■ WHAT YOU ARE ASKED TO DO
Should a line below contain the word "íÊ¾µÈ", report it.

── DATA RECORDS

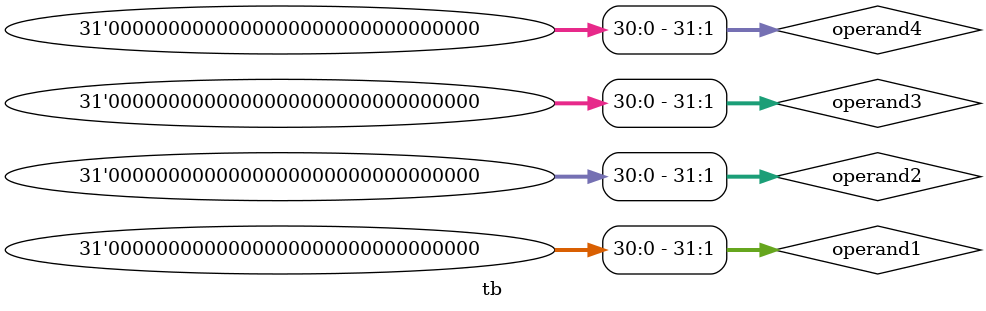
<source format=v>
`timescale 1ns / 1ps


module tb();
    // Inputs
    reg [31:0] operand1;
    reg [31:0] operand2;
    reg [31:0] operand3;
    reg [31:0] operand4;
    reg [1:0]  cin;

    // Outputs
    wire [31:0] result;
    wire [1:0]  cout;
    // Instantiate the Unit Under Test (UUT)
    adder uut (
        .operand1(operand1), 
        .operand2(operand2), 
        .operand3(operand3), 
        .operand4(operand4), 
        .cin(cin), 
        .result(result), 
        .cout(cout)
    );
    
    initial begin
        // Initialize Inputs
        operand1 = 0;
        operand2 = 0;
        operand3 = 0;
        operand4 = 0;
        cin = 0;
        // Wait 100 ns for global reset to finish
        #100;
        // Add stimulus here
    end
    
    always #10 operand1 = $random;  //$randomÎªÏµÍ³ÈÎÎñ£¬²úÉúÒ»¸öËæ»úµÄ32Î»Êý
    always #10 operand2 = $random;  //#10 ±íÊ¾µÈ´ý10¸öµ¥Î»Ê±¼ä(10ns)£¬¼´Ã¿¹ý10ns£¬¸³ÖµÒ»¸öËæ»úµÄ32Î»Êý
    always #10 operand3 = $random;  //$randomÎªÏµÍ³ÈÎÎñ£¬²úÉúÒ»¸öËæ»úµÄ32Î»Êý
    always #10 operand4 = $random;  //#10 ±íÊ¾µÈ´ý10¸öµ¥Î»Ê±¼ä(10ns)£¬¼´Ã¿¹ý10ns£¬¸³ÖµÒ»¸öËæ»úµÄ32Î»Êý

    always #10 cin = {$random} % 2; //¼ÓÁËÆ´½Ó·û£¬{$random}²úÉúÒ»¸ö·Ç¸ºÊý£¬³ý2È¡ÓàµÃµ½0»ò1


endmodule

</source>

────

■ EXERCISE RESULT
    always #10 operand2 = $random;  //#10 ±íÊ¾µÈ´ý10¸öµ¥Î»Ê±¼ä(10ns)£¬¼´Ã¿¹ý10ns£¬¸³ÖµÒ»¸öËæ»úµÄ32Î»Êý
    always #10 operand4 = $random;  //#10 ±íÊ¾µÈ´ý10¸öµ¥Î»Ê±¼ä(10ns)£¬¼´Ã¿¹ý10ns£¬¸³ÖµÒ»¸öËæ»úµÄ32Î»Êý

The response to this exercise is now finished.